Interview. Andrea Nahles, ministre allemande du Travail et des Affaires sociales, esquisse des pistes pour accueillir le flux des réfugiés du Moyen-Orient et entend ouvrir le marché du travail aux migrants venus de l’ouest des Balkans. Des idées à méditer pour les autorités suisses?
Propos recueillis par Markus Dettmer et Cornelia Schmergal
Ces dernières semaines, la chancelière Angela Merkel, le ministre de l’Economie, celui de l’Intérieur et celui de la Santé, tous se sont fait photographier devant un centre de réfugiés. Pas vous?
Moi, ça fait des mois que j’ai visité un tel centre, celui de Trèves, où l’espace est tellement exigu qu’il y a des lits dans les couloirs. Mais ça n’a intéressé personne, parce qu’on ne voyait pas le rapport entre la ministre du Travail et les réfugiés. Grave erreur, car, une fois que leur statut a été apuré, les réfugiés doivent être intégrés au mieux au marché du travail ou obtenir les prestations Hartz IV (ndlr: les indemnités de chômage minimales).
Par ces visites, les politiques ont voulu donner un signal contre les attentats xénophobes perpétrés surtout dans les nouveaux länder de l’est. Comment l’expliquez-vous?
Il s’agit de plus en plus de xénophobie organisée. Nous l’avons vécu avec Pegida (ndlr: Patriotes européens contre l’islamisation de l’Occident, voir L’Hebdo du 15 janvier 2015): des gens parcourent toute l’Allemagne en bus et font du grabuge. C’est une honte, nous devons absolument nous profiler à ce propos. Il est de notre devoir et de notre responsabilité de montrer que l’intégration peut fonctionner.
Ce ne sera pas aisé avec un afflux prévu de 800 000 migrants cette année. Est-ce réalisable?
Peu importe combien ils seront exactement: quelle que soit l’acuité des problèmes, les gens qui ont échappé à des guerres civiles et vécu une véritable odyssée pour arriver jusque chez nous sont aussi un bénéfice. En raison de l’évolution démographique, notamment, l’immigration est une bénédiction, même si, ces temps-ci, rien n’est planifié.
A condition que les migrants trouvent du travail. Combien sont-ils à avoir une chance de trouver un job?
Tous ceux qui le veulent. Mais cela prendra du temps, il faut être réaliste. Beaucoup de réfugiés dépendront durablement de l’Agence fédérale du travail et des prestations de l’assurance de base. Mon but est de permettre à autant que possible de se rendre autosuffisants. C’est un objectif ambitieux et les employés de l’Etat concernés vont transpirer. Mais c’est réalisable.
+ + +
## [CONSIGNES]
(1) Mettez à jour le passage de l’entretien avec Andrea Nahles qui va de « Peu importe combien » jusqu’à « rien n’est planifié. » en remplaçant « une bénédiction » par « une chance ».
(2) Écrivez, s’il vous plaît, la suite de l’entretien avec Andrea Nahles à partir de sa dernière phrase.

## [DONNÉES FOURNIES]
+ + +
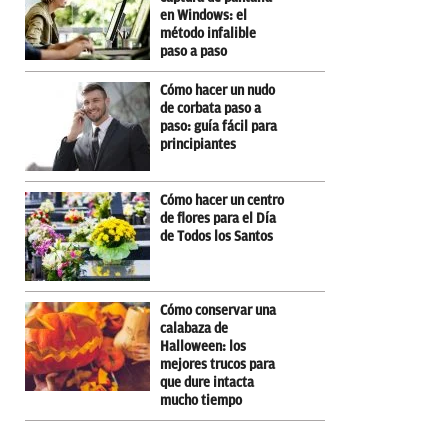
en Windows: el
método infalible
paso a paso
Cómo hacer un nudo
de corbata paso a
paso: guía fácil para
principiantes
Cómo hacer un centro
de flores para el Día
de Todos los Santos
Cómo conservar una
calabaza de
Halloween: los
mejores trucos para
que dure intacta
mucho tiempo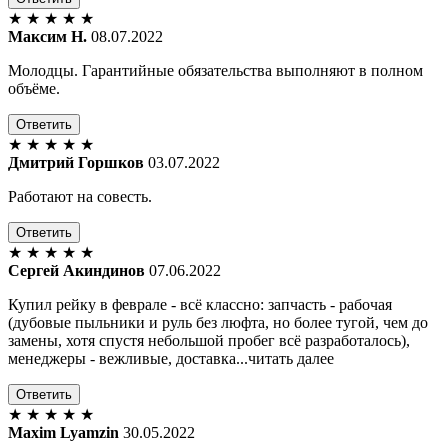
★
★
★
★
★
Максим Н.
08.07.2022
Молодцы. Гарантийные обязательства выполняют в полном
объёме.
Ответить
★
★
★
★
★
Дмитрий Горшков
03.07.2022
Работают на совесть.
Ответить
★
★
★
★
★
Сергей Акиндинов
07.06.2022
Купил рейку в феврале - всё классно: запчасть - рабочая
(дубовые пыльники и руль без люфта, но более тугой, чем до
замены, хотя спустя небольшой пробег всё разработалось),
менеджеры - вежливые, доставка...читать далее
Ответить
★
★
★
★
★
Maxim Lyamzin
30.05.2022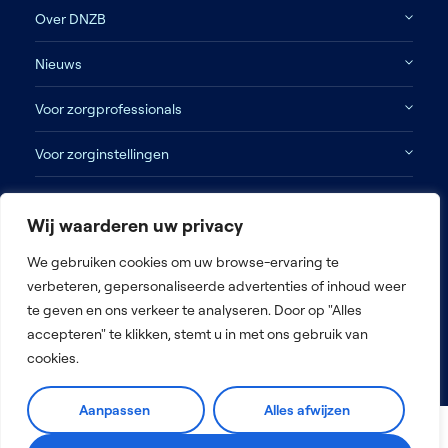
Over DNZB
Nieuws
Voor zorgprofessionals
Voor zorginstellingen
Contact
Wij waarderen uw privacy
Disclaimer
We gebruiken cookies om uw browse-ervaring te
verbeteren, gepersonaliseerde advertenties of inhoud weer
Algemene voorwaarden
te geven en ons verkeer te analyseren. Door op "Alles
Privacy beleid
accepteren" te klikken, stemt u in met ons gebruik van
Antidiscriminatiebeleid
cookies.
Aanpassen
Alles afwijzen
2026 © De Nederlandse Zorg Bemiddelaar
+ + +
## [RÉPONSES]
(1)
Peu importe combien ils seront exactement: quelle que soit l’acuité des problèmes, les gens qui ont échappé à des guerres civiles et vécu une véritable odyssée pour arriver jusque chez nous sont aussi un bénéfice. En raison de l’évolution démographique, notamment, l’immigration est une chance, même si, ces temps-ci, rien n’est planifié.

(2)
Cela signifie que, dans un premier temps, les immigrés feront grimper la courbe du chômage. Ce n’est pas bon pour votre bilan.
Face à une situation aussi dramatique, il serait de très mauvais goût de se livrer à une telle évaluation. Mais, par ailleurs, ça m’est égal. On parle de gens qui ont pris des risques inouïs pour sauver leur vie et celle de leurs enfants. Si je ne faisais pas tout ce qui est en mon pouvoir, j’aurais honte. Bien sûr que cela se répercutera sur les statistiques mais, en ce moment, nous comptons le nombre le plus élevé de postes de travail vacants de toute l’histoire de l’Allemagne: 600 000. C’est une excellente situation de départ.
Chaque réfugié est-il employable?
Ce qui réunit tous les réfugiés ou presque, c’est qu’ils sont motivés et désireux de travailler. Mais nous n’en savons que peu sur leur niveau de formation. Les premières expériences montrent que le médecin syrien si souvent évoqué n’est pas le modèle standard. Beaucoup d’entre eux ont appris un métier chez eux mais n’ont pas de qualification formelle, telle qu’avalisée par la Chambre allemande des métiers. Et bon nombre d’entre eux ont une formation précaire ou inexistante.
Comment intégrera-t-on ces gens au marché du travail?
Nous venons d’évaluer un de nos modèles. Il en résulte que, sur 850 réfugiés, nous pouvons en employer 65 directement, sans autre mesure, dont 13 en formation. Souvent, l’apprentissage de la langue est essentiel, puis la qualification. C’est une tâche immense et c’est par là que nous allons commencer. D’ici à janvier, nous entendons veiller à ce que, sur tout le territoire, les collaborateurs des Offices du travail séjournent dans les centres de premier enregistrement pour se faire une idée du profil de qualification des réfugiés. Ce programme d’intervention précoce fonctionne déjà dans neuf villes et nous entendons désormais l’étendre à tout le pays.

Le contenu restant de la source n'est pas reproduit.